USE OF WARFARIN IN PREGNANCY
Warfarin is a coumarin anticoagulant and vitamin K antagonist which acts by inhibiting clotting factors II, VII, IX and X. It is indicated for: the prevention of systemic embolism in patients with rheumatic heart disease and atrial fibrillation, prophylaxis after insertion of mechanical heart valves, prophylaxis and treatment of venous thrombosis and pulmonary embolism, and treatment of transient cerebral ischaemic attacks.
Warfarin exposure in the first trimester can lead to an embryopathy known as fetal warfarin syndrome (FWS), characterised by nasal hypoplasia and skeletal abnormalities, including short limbs and digits, and stippled epiphyses. The critical risk period for FWS has not been definitively confirmed but is thought likely to span gestational weeks 6 to 12. The likelihood of warfarin embryopathy following exposure during this period has been proposed to be as high as 30%, although more recent studies suggest a risk of 6-10%. There is some evidence that the risk of FWS may be dose-dependent, with doses of >5mg carrying a higher risk, although doses lower than this are not without risk.

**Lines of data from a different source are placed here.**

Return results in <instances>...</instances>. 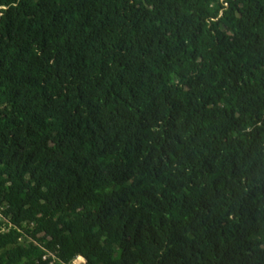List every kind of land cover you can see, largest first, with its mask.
I'll use <instances>...</instances> for the list:
<instances>
[{
	"label": "trees",
	"instance_id": "obj_1",
	"mask_svg": "<svg viewBox=\"0 0 264 264\" xmlns=\"http://www.w3.org/2000/svg\"><path fill=\"white\" fill-rule=\"evenodd\" d=\"M0 264H264V0H0Z\"/></svg>",
	"mask_w": 264,
	"mask_h": 264
},
{
	"label": "rangeland",
	"instance_id": "obj_2",
	"mask_svg": "<svg viewBox=\"0 0 264 264\" xmlns=\"http://www.w3.org/2000/svg\"><path fill=\"white\" fill-rule=\"evenodd\" d=\"M73 264H84V261L82 259H78V260L74 261Z\"/></svg>",
	"mask_w": 264,
	"mask_h": 264
},
{
	"label": "built area",
	"instance_id": "obj_3",
	"mask_svg": "<svg viewBox=\"0 0 264 264\" xmlns=\"http://www.w3.org/2000/svg\"><path fill=\"white\" fill-rule=\"evenodd\" d=\"M1 216V215H0ZM78 259H82L81 257H77L74 261H76V260H78ZM83 260V259H82ZM74 261H73V263H74ZM84 261V260H83ZM72 263V264H73Z\"/></svg>",
	"mask_w": 264,
	"mask_h": 264
}]
</instances>
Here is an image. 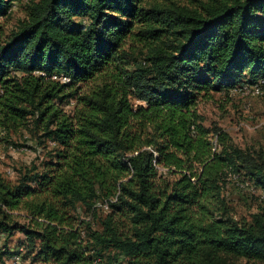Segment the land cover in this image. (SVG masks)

Warfarin exposure that extends beyond or commences after the first trimester of pregnancy has been associated with CNS defects and eye anomalies. Second and third trimester exposure confers a risk of fetal, placental, or neonatal haemorrhage.
Developmental delay has been observed in children with in utero exposure to warfarin, but when reported was mainly in those with FWS.

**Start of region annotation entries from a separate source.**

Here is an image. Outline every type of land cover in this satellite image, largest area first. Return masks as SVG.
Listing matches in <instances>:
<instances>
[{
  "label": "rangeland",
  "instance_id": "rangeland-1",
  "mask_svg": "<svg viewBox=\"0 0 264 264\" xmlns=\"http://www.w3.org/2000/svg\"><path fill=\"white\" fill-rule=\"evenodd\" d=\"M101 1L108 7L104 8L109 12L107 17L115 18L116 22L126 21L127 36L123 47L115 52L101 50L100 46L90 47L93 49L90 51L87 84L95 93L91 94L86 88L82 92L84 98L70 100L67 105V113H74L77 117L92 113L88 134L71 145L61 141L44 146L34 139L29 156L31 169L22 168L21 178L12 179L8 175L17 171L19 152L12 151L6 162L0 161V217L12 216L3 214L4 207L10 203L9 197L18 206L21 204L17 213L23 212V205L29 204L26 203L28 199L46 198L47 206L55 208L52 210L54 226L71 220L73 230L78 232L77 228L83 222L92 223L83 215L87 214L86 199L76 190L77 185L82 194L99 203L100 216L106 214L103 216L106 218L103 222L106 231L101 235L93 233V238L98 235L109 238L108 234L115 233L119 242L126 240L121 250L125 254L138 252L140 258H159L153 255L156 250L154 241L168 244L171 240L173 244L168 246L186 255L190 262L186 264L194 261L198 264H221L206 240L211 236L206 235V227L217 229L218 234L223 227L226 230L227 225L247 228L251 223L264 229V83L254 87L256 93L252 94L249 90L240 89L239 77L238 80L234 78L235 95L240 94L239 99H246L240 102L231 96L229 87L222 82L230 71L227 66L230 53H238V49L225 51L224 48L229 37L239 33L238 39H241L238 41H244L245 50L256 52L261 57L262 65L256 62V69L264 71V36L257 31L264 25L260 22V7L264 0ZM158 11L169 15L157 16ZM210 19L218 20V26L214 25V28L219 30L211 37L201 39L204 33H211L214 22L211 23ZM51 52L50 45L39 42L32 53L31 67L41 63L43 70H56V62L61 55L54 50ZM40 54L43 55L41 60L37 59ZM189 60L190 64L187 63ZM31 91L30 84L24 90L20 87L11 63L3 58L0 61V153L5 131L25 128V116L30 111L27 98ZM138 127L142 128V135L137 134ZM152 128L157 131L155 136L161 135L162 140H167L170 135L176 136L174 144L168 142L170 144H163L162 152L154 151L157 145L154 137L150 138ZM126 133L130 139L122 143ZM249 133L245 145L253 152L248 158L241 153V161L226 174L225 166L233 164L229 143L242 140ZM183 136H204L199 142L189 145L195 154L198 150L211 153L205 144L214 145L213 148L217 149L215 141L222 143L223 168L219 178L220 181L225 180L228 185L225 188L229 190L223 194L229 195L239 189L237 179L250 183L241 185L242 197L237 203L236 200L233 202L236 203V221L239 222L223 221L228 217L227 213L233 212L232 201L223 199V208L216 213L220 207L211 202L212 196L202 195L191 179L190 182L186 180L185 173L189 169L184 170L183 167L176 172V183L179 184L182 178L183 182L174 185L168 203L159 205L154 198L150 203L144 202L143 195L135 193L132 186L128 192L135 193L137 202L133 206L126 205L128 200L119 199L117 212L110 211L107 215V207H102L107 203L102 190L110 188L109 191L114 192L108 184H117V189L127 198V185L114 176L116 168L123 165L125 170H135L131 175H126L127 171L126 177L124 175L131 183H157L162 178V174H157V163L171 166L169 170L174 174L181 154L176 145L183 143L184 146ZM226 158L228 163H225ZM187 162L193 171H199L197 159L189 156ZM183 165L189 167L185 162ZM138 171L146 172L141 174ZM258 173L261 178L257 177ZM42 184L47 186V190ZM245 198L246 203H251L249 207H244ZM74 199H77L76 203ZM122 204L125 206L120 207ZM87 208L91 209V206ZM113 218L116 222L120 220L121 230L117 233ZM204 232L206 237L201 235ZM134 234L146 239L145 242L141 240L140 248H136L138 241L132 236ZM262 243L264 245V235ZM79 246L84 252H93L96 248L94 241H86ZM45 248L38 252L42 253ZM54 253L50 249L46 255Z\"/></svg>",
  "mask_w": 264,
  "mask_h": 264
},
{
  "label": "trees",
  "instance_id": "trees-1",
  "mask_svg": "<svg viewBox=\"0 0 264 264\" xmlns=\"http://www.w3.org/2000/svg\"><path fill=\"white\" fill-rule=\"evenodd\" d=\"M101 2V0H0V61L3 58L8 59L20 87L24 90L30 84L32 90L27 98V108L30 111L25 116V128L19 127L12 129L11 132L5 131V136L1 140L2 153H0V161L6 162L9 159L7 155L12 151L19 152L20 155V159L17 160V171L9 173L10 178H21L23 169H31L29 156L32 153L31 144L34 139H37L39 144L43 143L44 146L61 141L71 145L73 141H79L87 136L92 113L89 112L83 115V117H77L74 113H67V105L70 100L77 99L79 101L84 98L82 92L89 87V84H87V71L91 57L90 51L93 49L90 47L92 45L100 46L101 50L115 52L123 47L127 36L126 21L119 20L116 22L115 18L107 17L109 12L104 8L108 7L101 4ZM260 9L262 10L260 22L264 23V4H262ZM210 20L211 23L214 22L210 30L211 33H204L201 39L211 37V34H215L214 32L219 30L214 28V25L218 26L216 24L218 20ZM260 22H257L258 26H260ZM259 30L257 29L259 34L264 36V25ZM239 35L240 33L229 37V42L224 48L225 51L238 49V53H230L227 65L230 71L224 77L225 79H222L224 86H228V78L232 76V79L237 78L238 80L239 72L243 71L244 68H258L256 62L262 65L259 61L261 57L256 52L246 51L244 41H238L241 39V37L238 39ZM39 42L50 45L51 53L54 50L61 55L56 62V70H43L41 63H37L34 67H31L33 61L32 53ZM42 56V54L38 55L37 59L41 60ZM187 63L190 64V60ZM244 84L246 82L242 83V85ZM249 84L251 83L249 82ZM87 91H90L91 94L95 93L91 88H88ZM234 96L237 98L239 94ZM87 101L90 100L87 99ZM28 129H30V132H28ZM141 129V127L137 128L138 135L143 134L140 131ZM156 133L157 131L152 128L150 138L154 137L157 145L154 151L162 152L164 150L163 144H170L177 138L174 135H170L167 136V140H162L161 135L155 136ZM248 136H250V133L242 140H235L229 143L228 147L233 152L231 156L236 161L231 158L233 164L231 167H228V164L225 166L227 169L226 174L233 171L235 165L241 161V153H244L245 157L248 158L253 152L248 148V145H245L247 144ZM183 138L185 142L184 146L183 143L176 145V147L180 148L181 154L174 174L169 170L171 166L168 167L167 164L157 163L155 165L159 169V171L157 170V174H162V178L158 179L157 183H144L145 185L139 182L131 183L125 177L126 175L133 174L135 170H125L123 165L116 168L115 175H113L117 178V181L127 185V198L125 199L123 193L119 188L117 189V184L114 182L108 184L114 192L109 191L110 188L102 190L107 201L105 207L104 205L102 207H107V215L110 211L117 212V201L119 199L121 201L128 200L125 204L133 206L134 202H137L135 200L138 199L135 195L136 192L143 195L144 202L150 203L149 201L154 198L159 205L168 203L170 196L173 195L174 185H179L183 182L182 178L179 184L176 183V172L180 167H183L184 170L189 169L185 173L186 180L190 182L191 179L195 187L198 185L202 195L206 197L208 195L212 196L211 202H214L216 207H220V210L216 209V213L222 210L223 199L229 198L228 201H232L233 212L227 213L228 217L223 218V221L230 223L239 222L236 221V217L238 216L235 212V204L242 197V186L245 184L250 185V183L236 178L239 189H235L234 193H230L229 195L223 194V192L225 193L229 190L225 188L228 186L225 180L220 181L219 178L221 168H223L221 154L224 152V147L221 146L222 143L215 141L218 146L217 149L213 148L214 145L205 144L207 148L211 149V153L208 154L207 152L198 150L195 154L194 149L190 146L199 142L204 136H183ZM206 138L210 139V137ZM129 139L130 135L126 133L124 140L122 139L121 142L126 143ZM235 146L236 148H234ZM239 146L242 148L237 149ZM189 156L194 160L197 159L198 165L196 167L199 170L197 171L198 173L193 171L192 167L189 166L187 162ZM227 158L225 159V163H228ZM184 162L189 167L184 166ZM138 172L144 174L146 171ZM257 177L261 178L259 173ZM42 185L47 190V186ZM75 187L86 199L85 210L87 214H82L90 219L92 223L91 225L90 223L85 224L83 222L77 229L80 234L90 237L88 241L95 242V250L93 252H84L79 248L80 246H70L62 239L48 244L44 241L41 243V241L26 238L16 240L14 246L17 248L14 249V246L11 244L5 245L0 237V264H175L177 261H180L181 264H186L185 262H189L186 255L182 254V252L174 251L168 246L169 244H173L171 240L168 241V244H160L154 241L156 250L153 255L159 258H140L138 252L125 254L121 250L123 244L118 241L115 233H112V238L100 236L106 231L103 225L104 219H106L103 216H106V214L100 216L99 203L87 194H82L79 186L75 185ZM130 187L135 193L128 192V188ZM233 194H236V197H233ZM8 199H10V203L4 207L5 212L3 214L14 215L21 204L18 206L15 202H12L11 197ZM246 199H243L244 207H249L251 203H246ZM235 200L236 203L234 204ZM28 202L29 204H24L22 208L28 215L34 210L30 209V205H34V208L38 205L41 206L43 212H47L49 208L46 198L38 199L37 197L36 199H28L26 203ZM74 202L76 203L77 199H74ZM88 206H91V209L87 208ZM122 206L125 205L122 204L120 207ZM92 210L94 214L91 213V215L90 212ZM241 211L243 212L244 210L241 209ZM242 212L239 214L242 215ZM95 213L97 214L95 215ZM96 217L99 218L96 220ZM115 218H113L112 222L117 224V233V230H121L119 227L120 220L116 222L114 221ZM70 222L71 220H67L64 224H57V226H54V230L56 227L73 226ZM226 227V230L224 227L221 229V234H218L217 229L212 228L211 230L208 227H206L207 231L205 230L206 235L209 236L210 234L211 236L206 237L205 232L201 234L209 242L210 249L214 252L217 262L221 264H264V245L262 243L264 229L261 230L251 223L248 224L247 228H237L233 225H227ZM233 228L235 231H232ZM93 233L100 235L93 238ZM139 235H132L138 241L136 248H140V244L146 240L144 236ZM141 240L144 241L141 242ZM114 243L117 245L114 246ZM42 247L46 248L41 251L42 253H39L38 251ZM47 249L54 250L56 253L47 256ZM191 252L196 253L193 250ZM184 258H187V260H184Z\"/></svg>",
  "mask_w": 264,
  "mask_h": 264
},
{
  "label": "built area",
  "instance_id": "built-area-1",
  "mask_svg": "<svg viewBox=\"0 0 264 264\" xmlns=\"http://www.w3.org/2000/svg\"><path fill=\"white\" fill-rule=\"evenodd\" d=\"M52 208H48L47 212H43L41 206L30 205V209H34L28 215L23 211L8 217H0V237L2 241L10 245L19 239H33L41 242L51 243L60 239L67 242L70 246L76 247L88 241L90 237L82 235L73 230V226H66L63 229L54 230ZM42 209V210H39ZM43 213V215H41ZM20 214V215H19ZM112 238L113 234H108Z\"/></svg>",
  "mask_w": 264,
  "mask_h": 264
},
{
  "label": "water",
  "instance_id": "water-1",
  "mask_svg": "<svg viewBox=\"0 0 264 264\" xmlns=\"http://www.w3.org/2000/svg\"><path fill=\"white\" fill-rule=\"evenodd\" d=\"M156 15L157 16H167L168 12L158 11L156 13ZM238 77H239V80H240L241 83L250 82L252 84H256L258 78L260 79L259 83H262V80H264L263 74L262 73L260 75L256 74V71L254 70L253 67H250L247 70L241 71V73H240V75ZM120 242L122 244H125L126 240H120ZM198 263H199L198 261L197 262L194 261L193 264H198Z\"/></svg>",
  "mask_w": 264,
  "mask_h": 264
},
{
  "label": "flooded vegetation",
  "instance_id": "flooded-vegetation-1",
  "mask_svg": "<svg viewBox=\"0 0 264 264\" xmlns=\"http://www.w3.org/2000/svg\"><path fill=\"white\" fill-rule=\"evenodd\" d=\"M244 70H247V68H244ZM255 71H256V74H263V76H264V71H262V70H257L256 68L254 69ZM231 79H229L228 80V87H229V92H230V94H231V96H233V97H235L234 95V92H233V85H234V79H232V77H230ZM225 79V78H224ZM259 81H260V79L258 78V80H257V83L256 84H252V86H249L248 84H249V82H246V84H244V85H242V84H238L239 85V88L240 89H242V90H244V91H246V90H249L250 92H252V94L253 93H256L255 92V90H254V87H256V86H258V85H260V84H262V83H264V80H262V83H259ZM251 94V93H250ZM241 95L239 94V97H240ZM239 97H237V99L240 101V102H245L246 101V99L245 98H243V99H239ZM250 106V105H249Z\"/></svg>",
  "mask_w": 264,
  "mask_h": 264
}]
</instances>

Use of warfarin in pregnancy may be associated with an increased incidence of miscarriage; this has also been reported following use of other anticoagulants such as heparin. Other pregnancy outcomes have not been adequately studied to allow an accurate assessment of risk.
Warfarin exposure in pregnancy should be avoided, if possible, by changing to a non-teratogenic anticoagulant, usually a low molecular weight heparin (LMWH), before pregnancy or as soon as possible after pregnancy is suspected. In some patients with mechanical heart valves the continued use of warfarin may need to be considered since anticoagulation with LMWH may be less effective. All patients with mechanical valves should be referred for pre-conception counselling and contraceptive advice. If they become pregnant, immediate referral to a tertiary maternal-cardiology centre is advised.
Detailed ultrasound scans should be considered to screen for structural anomalies associated with FWS where exposure has occurred during the first trimester. Women with ongoing warfarin use in pregnancy will usually be offered additional monitoring of fetal growth and wellbeing.
Other risk factors may be present in individual cases which may independently increase the risk of adverse pregnancy outcome. Clinicians are reminded of the importance of consideration of such factors when performing case-specific risk assessments.